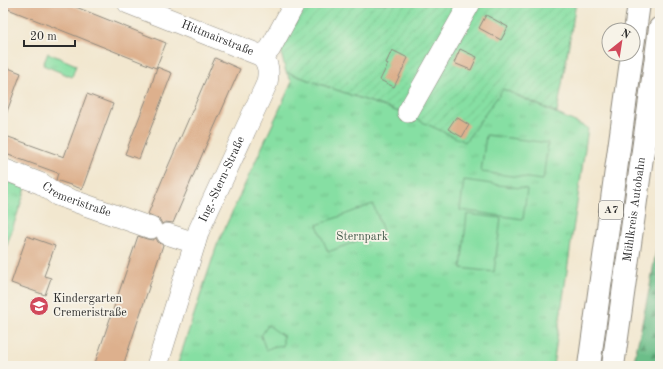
<svg xmlns="http://www.w3.org/2000/svg" width="663" height="369" viewBox="0 0 663 369" font-family="'Old Standard TT',serif">
<style>
.forest{fill:url(#forest-firs);stroke:#4c745a}
.park{fill:url(#park-tufts);stroke:#588567}
.garden{fill:url(#garden-furrows);stroke:#588567}
.pitch{fill:#86dfa3;stroke:#588567}
.building{fill:#ddb08d}
.lines{fill:none;stroke-linecap:round;stroke-linejoin:round}
.minor-casing{stroke:#8e897d;stroke-width:22}
.highway-casing{stroke:#8e897d;stroke-width:24}
.minor{stroke:#fff;stroke-width:21}
.highway{stroke:#fff;stroke-width:22}
.labels{text-anchor:middle;dominant-baseline:central;stroke-width:3.5;stroke-linejoin:round;paint-order:stroke}
.shield{fill:#f7f3e8;stroke:#686764;stroke-width:1}
.shield-label{font-size:11px;font-weight:bold;fill:#2b2b2b}
.street-label{font-size:12px;fill:#2b2b2b;stroke:#f7f3e8}
.park-label{font-size:12px;fill:#425849;stroke:#f7f3e8}
.poi-label{font-size:12px;fill:#2b2b2b;stroke:#f7f3e8;text-anchor:start}
</style>
<defs>
<pattern id="forest-firs" width="22" height="20" patternUnits="userSpaceOnUse"><rect width="22" height="20" fill="#6cbe89"/><path d="M5 1l3.5 6h-7zM16 11l3.5 6h-7z" fill="#599b70"/></pattern>
<pattern id="park-tufts" width="24" height="20" patternUnits="userSpaceOnUse"><rect width="24" height="20" fill="#86dfa3"/><path d="M3 7l-1-3M5 7V3M7 7l1-3M15 17l-1-3M17 17v-4M19 17l1-3" fill="none" stroke="#74c08c"/></pattern>
<pattern id="garden-furrows" width="10" height="10" patternUnits="userSpaceOnUse"><rect width="10" height="10" fill="#86dfa3"/><path d="M-1 1l2-2M0 10L10 0M9 11l2-2" fill="none" stroke="#74c08c"/></pattern>
</defs>
<rect width="100%" height="100%" fill="#f7f3e8"/>
<filter id="ink" filterUnits="userSpaceOnUse"><feTurbulence type="fractalNoise" baseFrequency=".025" numOctaves="2"/><feDisplacementMap in="SourceGraphic" scale="8" xChannelSelector="R" yChannelSelector="G"/><feConvolveMatrix kernelMatrix="1 2 1 2 8 2 1 2 1" color-interpolation-filters="sRGB"/></filter>
<filter id="wash" filterUnits="userSpaceOnUse"><feTurbulence type="fractalNoise" baseFrequency=".012" numOctaves="4" result="noise"/><feDisplacementMap in="SourceGraphic" scale="16" xChannelSelector="R" yChannelSelector="G"/><feGaussianBlur stdDeviation="0.9" result="paint"/><feColorMatrix in="noise" values="0 0 0 0 0 0 0 0 0 0 0 0 0 0 0 0 0 1.4 0 .05"/><feComposite in="paint" operator="in"/></filter>
<g filter="url(#wash)">
<rect width="100%" height="100%" fill="#f2e7cf"/>
<path class="forest" d="M660,228V366H633L650,286Z"/>
<g class="park">
<path d="M48,53L76,65L72,77L43,65Z"/>
<path d="M286,72L402,113L503,89L588,128L553,366H177L217,245L292,82Z"/>
<path d="M3,179L26,188L3,257Z"/>
</g>
<g class="garden">
<path d="M306,3H464L402,113L286,72L282,57V48Z"/>
<path d="M479,3H576L557,113L503,89L465,142L414,118Z"/>
</g>
<g class="pitch">
<path d="M486,135L548,143L543,180L481,172Z"/>
<path d="M464,180L527,189L523,219L460,210Z"/>
<path d="M373,204L383,231L328,252L317,225Z"/>
<path d="M467,214L501,218L494,272L461,268Z"/>
<path d="M268,325L283,336V346C276,345 272,347 266,350L261,336Z"/>
</g>
<g id="blocks">
<g class="building">
<path d="M3,3H66L166,43L156,68L3,7Z"/>
<path d="M486,15L508,27L501,40L479,28Z"/>
<path d="M460,49L477,57L471,70L454,63Z"/>
<path d="M392,50L408,58L394,87L380,80L388,64L386,63Z"/>
<path d="M215,58L240,69L205,148L173,223L165,222L162,224L160,220L155,217L148,214L163,178Z"/>
<path d="M3,66L21,73L5,117L3,116Z"/>
<path d="M157,67L172,73L139,159L125,154L150,90Z"/>
<path d="M87,94L113,104L82,189L56,180L58,173L3,153V135L64,157Z"/>
<path d="M456,117L469,125L462,137L448,129Z"/>
<path d="M27,236L55,246L44,276L51,278L45,295L11,283Z"/>
<path d="M138,236L147,239L153,240L156,238L158,242L163,245L123,366H94Z"/>
</g>
</g>
</g>
<g filter="url(#ink)">
<use href="#blocks" fill-opacity="0" stroke="#8e897d" stroke-width="1"/>
<g class="lines">
<g class="minor-casing">
<g id="minor">
<path id="s1" d="M128,3L262,56"/>
<path d="M262,56L270,49L295,3"/>
<path d="M408,112L470,3"/>
<path id="s2" d="M3,169L42,184L57,195L151,228"/>
<path d="M167,234L195,243"/>
<path id="s3" d="M157,366L199,230L267,83C269,72 269,65 262,56"/>
</g>
</g>
<g class="highway-casing">
<g id="highway">
<path d="M633,46L639,3"/>
<path d="M589,366L632,54"/>
<path id="s4" d="M613,366L660,28"/>
</g>
</g>
<use href="#minor" class="minor"/>
<use href="#highway" class="highway"/>
</g>
</g>
<defs>
<g id="school-disc" transform="scale(1)"><circle r="9.5" fill="#d1495b" stroke="#f7f3e8"/><path d="M0-5L7-2L0 1L-7-2ZM-4 1L0 2.5L4 1V4Q0 6-4 4Z" fill="#fff"/></g>
</defs>
<g fill-rule="evenodd">
<use href="#school-disc" x="39" y="306"/>
</g>
<g class="labels">
<rect class="shield" x="599" y="201" width="24" height="18" rx="3"/>
<g class="shield-label">
<text x="611" y="210">A7</text>
</g>
<g class="street-label">
<text stroke="none"><textPath href="#s1" startOffset="96">Hittmairstraße</textPath></text>
<text stroke="none"><textPath href="#s3" startOffset="198">Ing.-Stern-Straße</textPath></text>
<text stroke="none"><textPath href="#s2" startOffset="80">Cremeristraße</textPath></text>
<text stroke="none"><textPath href="#s4" startOffset="158">Mühlkreis Autobahn</textPath></text>
</g>
<g class="park-label">
<text x="362" y="237">Sternpark</text>
</g>
<g class="poi-label">
<text x="53" y="299">Kindergarten<tspan x="53" dy="14">Cremeristraße</tspan></text>
</g>
</g>
<rect width="663" height="369" fill="none" stroke="#f7f3e8" stroke-width="16"/>
<g transform="translate(621 42) rotate(30)"><circle r="19" fill="#f7f3e8" stroke="#a5a39c"/>
<path d="M0-3L7 15L0 10L-7 15Z" fill="#d1495b"/>
<text y="-6" font-size="11" font-weight="bold" text-anchor="middle" fill="#2b2b2b">N</text>
</g>
<path d="M24 40v6h51v-6" fill="none" stroke="#2b2b2b" stroke-width="2"/>
<text x="30" y="40" font-size="12" fill="#2b2b2b" stroke="#f7f3e8" stroke-width="3" paint-order="stroke">20 m</text>
</svg>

- **What is needed**:
The lines in the entries above that carry the word "fractalNoise" must be copied.

- **Completed task**:
<filter id="ink" filterUnits="userSpaceOnUse"><feTurbulence type="fractalNoise" baseFrequency=".025" numOctaves="2"/><feDisplacementMap in="SourceGraphic" scale="8" xChannelSelector="R" yChannelSelector="G"/><feConvolveMatrix kernelMatrix="1 2 1 2 8 2 1 2 1" color-interpolation-filters="sRGB"/></filter>
<filter id="wash" filterUnits="userSpaceOnUse"><feTurbulence type="fractalNoise" baseFrequency=".012" numOctaves="4" result="noise"/><feDisplacementMap in="SourceGraphic" scale="16" xChannelSelector="R" yChannelSelector="G"/><feGaussianBlur stdDeviation="0.9" result="paint"/><feColorMatrix in="noise" values="0 0 0 0 0 0 0 0 0 0 0 0 0 0 0 0 0 1.4 0 .05"/><feComposite in="paint" operator="in"/></filter>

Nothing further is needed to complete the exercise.